BEGIN

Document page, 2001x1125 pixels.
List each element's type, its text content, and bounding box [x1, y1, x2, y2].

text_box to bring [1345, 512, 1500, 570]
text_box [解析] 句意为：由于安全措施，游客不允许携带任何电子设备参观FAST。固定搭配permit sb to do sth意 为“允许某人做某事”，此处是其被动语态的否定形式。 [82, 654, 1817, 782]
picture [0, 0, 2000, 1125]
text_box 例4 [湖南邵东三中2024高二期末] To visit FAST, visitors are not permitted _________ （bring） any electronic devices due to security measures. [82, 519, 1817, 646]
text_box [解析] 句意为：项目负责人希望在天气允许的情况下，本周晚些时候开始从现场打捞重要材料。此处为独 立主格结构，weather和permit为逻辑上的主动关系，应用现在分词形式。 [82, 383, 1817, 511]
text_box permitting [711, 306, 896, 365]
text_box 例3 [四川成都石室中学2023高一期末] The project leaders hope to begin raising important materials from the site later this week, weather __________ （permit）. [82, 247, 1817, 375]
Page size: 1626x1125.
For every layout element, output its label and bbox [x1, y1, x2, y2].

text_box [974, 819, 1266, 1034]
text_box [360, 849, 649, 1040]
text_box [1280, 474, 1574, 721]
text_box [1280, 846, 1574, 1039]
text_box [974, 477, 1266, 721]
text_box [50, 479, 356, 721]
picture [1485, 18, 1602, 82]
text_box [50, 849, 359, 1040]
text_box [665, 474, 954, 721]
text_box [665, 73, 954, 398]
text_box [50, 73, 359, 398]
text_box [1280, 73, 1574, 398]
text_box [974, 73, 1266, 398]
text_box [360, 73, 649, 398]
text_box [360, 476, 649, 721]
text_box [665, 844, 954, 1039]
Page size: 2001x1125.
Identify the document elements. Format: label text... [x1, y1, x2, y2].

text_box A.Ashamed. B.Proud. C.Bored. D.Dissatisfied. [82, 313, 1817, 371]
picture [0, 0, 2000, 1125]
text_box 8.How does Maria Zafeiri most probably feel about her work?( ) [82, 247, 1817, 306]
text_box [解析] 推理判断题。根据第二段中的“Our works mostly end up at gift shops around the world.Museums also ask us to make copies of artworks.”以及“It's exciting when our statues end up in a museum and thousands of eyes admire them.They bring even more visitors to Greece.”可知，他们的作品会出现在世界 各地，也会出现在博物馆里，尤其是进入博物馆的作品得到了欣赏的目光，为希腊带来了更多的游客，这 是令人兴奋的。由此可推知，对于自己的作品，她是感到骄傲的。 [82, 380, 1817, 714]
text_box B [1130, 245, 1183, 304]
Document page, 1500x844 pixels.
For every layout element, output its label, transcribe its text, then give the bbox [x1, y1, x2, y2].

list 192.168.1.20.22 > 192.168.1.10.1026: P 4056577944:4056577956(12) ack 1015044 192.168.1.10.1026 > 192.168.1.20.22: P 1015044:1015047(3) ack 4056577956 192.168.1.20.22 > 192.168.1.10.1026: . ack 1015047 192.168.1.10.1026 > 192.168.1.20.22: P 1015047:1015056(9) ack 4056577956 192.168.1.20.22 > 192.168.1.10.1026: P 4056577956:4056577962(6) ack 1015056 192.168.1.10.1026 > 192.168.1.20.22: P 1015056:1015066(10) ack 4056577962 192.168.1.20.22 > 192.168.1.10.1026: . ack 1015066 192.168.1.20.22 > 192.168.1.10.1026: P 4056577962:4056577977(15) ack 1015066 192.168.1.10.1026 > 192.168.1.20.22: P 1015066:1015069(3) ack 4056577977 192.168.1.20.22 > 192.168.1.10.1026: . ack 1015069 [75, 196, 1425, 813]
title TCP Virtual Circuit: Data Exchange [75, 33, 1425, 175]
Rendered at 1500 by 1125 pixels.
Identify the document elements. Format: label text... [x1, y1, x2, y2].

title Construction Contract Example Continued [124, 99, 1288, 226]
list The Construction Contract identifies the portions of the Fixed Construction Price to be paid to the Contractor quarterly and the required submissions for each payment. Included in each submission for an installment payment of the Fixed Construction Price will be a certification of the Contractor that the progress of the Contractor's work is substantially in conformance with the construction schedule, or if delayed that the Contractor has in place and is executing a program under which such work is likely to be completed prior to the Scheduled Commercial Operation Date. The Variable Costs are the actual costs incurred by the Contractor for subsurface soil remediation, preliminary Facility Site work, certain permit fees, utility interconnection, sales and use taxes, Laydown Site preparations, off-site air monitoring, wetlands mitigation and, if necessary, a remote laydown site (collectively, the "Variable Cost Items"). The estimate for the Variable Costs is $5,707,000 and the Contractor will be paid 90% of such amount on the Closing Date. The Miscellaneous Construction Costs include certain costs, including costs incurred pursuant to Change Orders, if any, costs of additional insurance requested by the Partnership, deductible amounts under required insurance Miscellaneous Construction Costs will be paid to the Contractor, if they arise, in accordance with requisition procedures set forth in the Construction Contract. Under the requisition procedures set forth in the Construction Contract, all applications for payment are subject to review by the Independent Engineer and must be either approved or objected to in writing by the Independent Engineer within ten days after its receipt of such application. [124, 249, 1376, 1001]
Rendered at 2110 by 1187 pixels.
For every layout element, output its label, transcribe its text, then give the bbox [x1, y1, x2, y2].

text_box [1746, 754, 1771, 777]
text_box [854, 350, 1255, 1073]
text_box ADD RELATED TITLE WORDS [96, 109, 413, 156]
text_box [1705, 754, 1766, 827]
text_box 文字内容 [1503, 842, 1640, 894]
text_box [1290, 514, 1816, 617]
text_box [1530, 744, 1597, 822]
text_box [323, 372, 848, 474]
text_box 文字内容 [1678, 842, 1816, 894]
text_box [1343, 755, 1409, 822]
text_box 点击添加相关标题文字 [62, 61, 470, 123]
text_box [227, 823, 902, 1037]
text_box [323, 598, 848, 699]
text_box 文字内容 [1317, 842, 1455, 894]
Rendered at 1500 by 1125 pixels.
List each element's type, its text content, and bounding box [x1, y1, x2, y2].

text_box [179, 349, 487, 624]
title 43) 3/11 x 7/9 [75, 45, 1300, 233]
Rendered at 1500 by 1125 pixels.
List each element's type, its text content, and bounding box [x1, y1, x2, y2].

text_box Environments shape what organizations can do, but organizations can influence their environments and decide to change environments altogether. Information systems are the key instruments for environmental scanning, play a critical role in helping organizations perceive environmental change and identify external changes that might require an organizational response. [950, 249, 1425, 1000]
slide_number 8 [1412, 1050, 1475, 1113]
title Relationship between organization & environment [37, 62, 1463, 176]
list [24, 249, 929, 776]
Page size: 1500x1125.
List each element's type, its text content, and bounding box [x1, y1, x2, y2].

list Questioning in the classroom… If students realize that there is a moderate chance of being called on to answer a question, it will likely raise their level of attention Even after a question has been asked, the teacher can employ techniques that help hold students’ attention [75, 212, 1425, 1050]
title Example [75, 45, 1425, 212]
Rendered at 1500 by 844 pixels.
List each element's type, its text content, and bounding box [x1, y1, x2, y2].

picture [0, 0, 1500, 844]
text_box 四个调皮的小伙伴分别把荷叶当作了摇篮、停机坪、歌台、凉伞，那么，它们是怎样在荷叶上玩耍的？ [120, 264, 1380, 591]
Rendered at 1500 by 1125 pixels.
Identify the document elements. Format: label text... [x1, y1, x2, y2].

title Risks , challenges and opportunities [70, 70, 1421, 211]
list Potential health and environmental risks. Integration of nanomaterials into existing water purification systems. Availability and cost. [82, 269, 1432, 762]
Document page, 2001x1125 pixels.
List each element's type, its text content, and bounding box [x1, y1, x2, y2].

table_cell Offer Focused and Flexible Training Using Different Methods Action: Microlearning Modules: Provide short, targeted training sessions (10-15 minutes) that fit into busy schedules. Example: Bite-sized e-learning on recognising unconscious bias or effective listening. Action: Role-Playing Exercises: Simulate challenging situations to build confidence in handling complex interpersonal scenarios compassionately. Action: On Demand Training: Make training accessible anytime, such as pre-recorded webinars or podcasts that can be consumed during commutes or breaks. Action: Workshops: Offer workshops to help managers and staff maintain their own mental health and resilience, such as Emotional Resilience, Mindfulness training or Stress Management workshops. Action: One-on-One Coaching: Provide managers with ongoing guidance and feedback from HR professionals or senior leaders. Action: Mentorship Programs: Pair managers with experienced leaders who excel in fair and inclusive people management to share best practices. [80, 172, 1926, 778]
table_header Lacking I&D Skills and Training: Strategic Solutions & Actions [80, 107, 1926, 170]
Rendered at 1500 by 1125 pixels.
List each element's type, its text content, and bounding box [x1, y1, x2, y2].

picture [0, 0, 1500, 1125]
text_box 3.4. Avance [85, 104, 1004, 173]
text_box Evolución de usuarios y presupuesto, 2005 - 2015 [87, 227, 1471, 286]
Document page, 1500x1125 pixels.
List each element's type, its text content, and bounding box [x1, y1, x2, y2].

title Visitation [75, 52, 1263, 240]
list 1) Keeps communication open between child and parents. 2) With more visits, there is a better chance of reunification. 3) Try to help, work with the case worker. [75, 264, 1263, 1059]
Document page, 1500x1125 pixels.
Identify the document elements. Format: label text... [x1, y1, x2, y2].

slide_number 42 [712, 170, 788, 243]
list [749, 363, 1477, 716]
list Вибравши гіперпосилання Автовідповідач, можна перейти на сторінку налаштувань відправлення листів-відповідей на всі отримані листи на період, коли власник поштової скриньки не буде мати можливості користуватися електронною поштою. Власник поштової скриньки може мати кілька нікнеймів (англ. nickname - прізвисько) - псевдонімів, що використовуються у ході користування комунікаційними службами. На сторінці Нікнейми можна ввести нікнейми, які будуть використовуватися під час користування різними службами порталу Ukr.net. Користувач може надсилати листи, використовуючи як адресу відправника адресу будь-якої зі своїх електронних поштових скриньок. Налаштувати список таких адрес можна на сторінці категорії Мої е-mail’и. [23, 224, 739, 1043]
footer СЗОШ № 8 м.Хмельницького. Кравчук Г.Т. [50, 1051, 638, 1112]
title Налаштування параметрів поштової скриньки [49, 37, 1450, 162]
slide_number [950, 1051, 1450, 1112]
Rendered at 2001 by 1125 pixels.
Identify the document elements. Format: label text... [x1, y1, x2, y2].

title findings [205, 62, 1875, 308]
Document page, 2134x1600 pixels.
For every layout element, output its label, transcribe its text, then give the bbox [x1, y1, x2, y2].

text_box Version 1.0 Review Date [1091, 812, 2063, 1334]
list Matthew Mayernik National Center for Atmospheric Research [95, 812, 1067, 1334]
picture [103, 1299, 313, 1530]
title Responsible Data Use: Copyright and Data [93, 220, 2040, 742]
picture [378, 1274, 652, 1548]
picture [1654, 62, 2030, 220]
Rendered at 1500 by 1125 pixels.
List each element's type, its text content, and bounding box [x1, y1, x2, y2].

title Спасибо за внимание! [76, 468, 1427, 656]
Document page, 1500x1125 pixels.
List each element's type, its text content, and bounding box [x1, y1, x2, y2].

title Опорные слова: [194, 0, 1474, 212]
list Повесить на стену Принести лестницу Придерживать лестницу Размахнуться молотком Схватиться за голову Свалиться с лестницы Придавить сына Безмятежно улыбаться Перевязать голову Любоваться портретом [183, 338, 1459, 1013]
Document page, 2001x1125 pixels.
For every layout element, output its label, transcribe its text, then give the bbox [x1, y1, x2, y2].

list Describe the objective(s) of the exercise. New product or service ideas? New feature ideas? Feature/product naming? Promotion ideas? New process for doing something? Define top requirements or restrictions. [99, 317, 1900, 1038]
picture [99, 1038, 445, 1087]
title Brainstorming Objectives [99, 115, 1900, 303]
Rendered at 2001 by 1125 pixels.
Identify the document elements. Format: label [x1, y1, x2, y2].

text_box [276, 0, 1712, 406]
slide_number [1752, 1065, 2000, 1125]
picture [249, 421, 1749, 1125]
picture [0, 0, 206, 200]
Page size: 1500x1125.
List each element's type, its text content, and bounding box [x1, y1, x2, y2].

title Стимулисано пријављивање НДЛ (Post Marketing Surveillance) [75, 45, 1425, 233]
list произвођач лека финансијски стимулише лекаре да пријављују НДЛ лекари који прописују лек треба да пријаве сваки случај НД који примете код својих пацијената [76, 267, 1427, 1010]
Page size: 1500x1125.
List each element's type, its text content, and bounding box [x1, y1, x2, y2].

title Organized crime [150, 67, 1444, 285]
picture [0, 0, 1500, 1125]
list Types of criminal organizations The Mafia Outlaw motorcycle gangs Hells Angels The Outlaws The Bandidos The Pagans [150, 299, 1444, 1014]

END

**Work request**
From the first line of the data through the line with "Page size: 1626x1125.", quote each line exactly and add nothing else.

**Exercise output**
Document page, 2001x1125 pixels.
List each element's type, its text content, and bounding box [x1, y1, x2, y2].

text_box to bring [1345, 512, 1500, 570]
text_box [解析] 句意为：由于安全措施，游客不允许携带任何电子设备参观FAST。固定搭配permit sb to do sth意 为“允许某人做某事”，此处是其被动语态的否定形式。 [82, 654, 1817, 782]
picture [0, 0, 2000, 1125]
text_box 例4 [湖南邵东三中2024高二期末] To visit FAST, visitors are not permitted _________ （bring） any electronic devices due to security measures. [82, 519, 1817, 646]
text_box [解析] 句意为：项目负责人希望在天气允许的情况下，本周晚些时候开始从现场打捞重要材料。此处为独 立主格结构，weather和permit为逻辑上的主动关系，应用现在分词形式。 [82, 383, 1817, 511]
text_box permitting [711, 306, 896, 365]
text_box 例3 [四川成都石室中学2023高一期末] The project leaders hope to begin raising important materials from the site later this week, weather __________ （permit）. [82, 247, 1817, 375]
Page size: 1626x1125.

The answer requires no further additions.